Update the lines starting at the one containing "kingdom: Animalia" and ending at the one containing "common name: Lincoln's sparrow", so that "common name" becomes "vernacular name" and nothing else changes.

* [Extracted information]
§ §
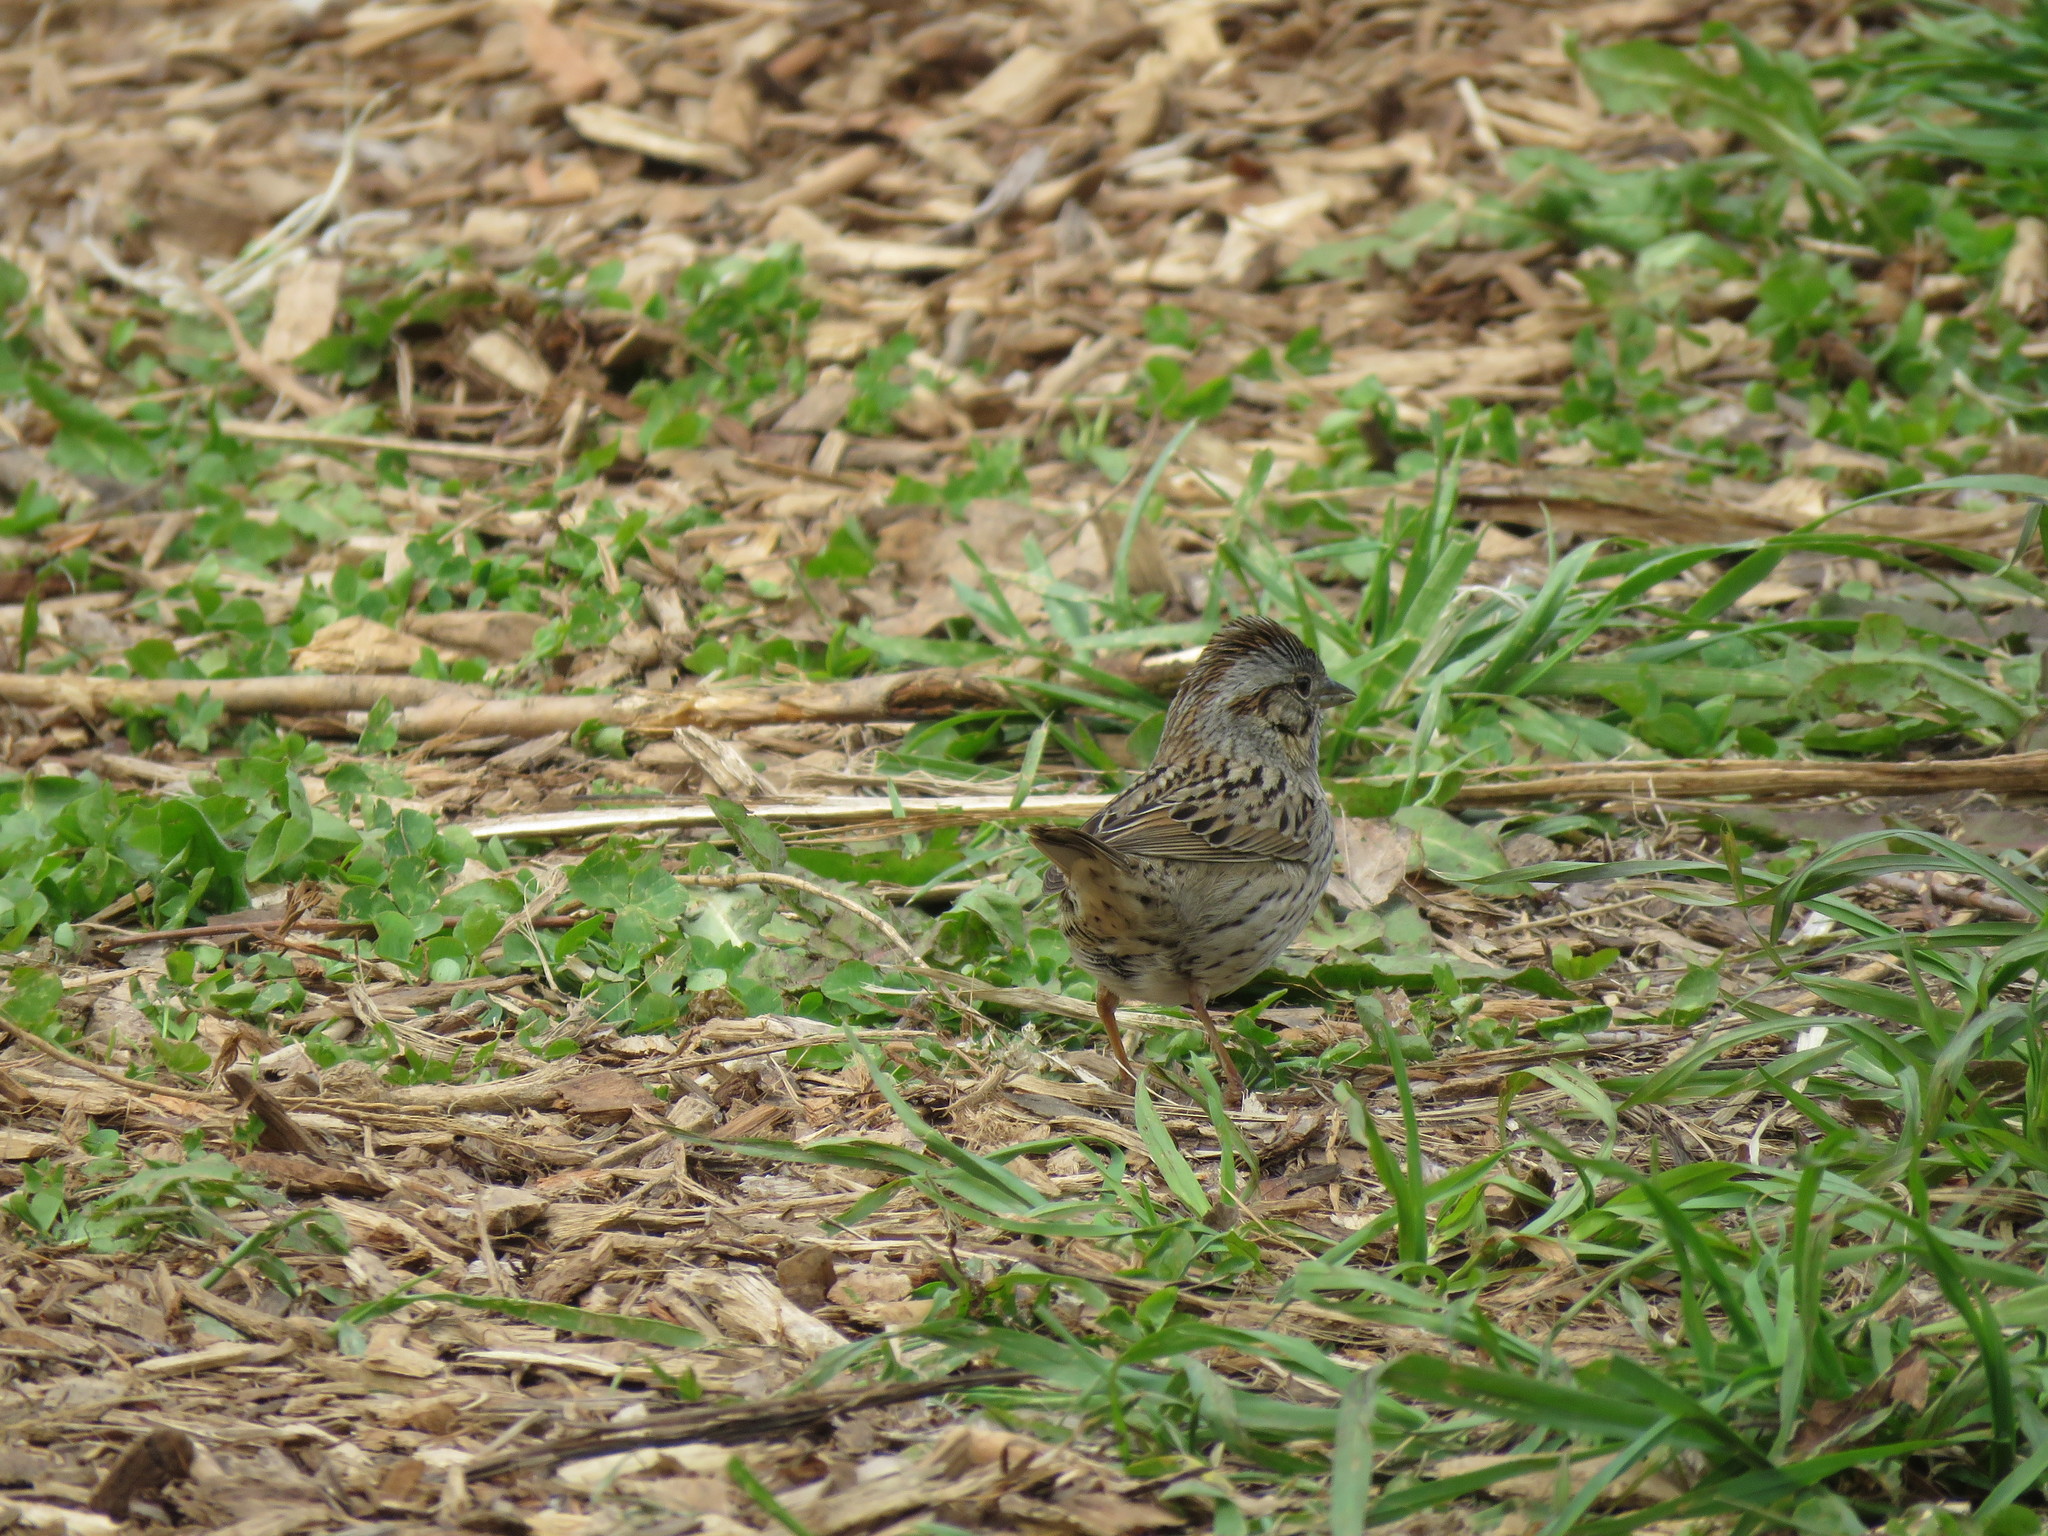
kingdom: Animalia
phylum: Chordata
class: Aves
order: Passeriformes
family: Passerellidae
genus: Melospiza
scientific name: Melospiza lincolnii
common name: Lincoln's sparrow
§ §
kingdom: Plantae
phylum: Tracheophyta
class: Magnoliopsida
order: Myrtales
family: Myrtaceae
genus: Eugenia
§ §
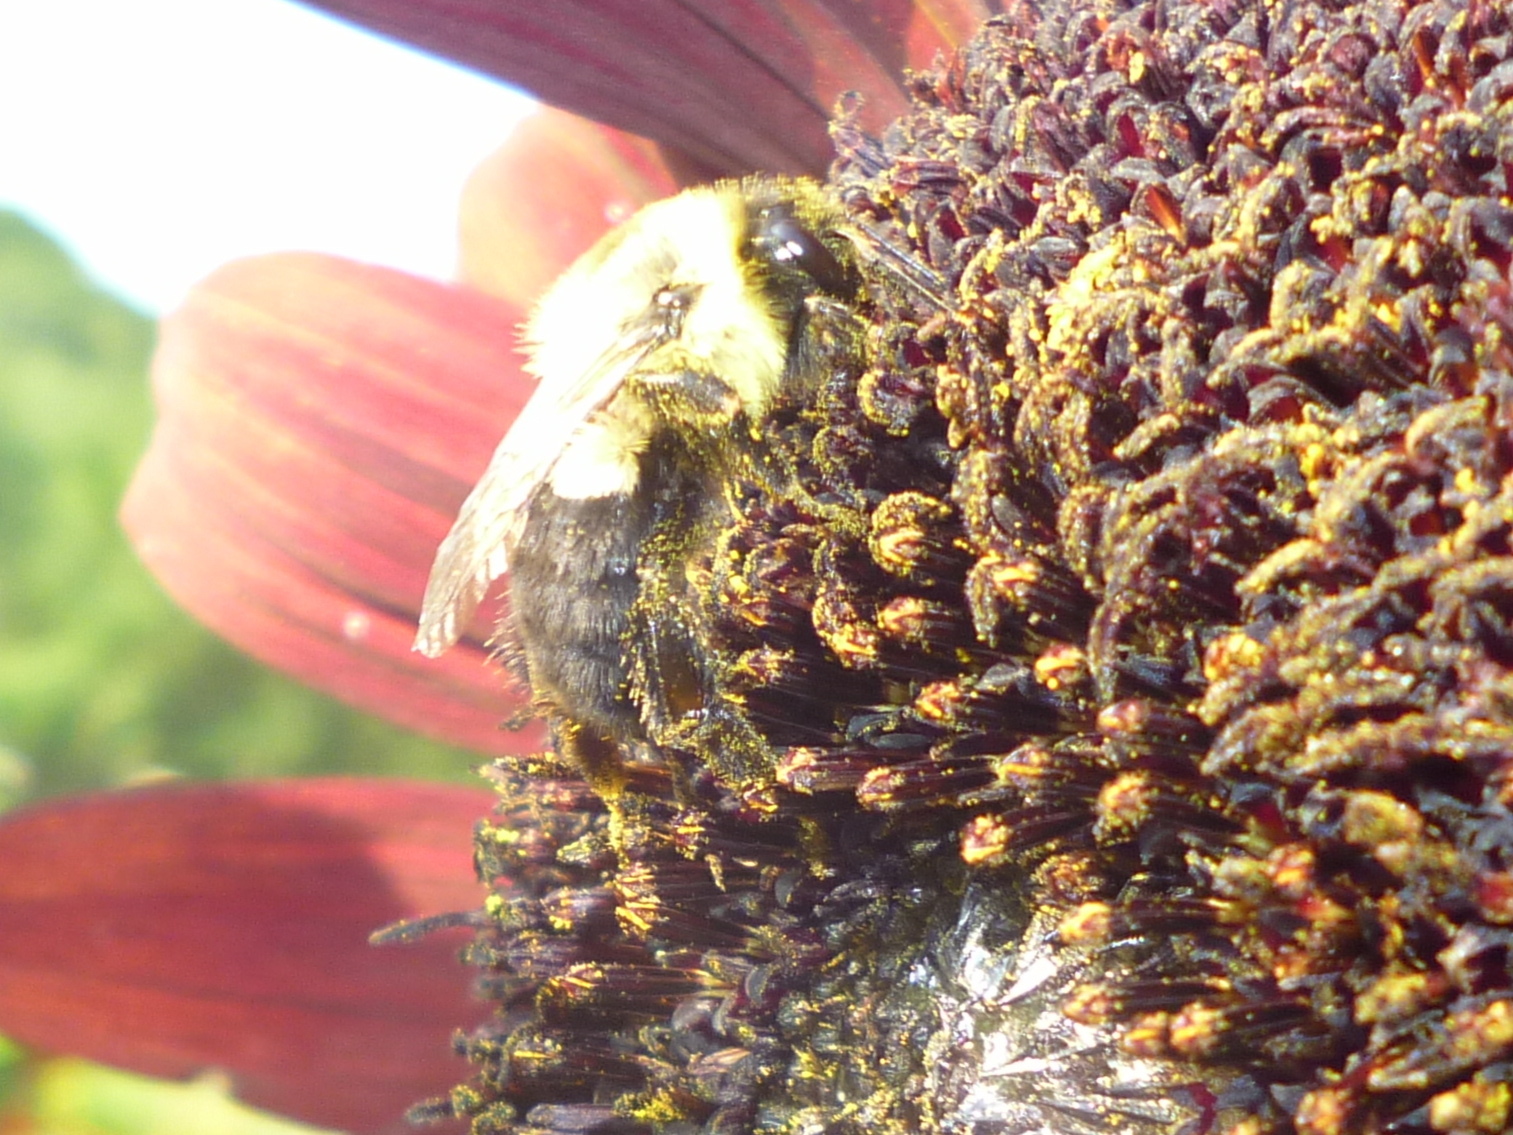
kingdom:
§ §
* [In response]
kingdom: Animalia
phylum: Chordata
class: Aves
order: Passeriformes
family: Passerellidae
genus: Melospiza
scientific name: Melospiza lincolnii
vernacular name: Lincoln's sparrow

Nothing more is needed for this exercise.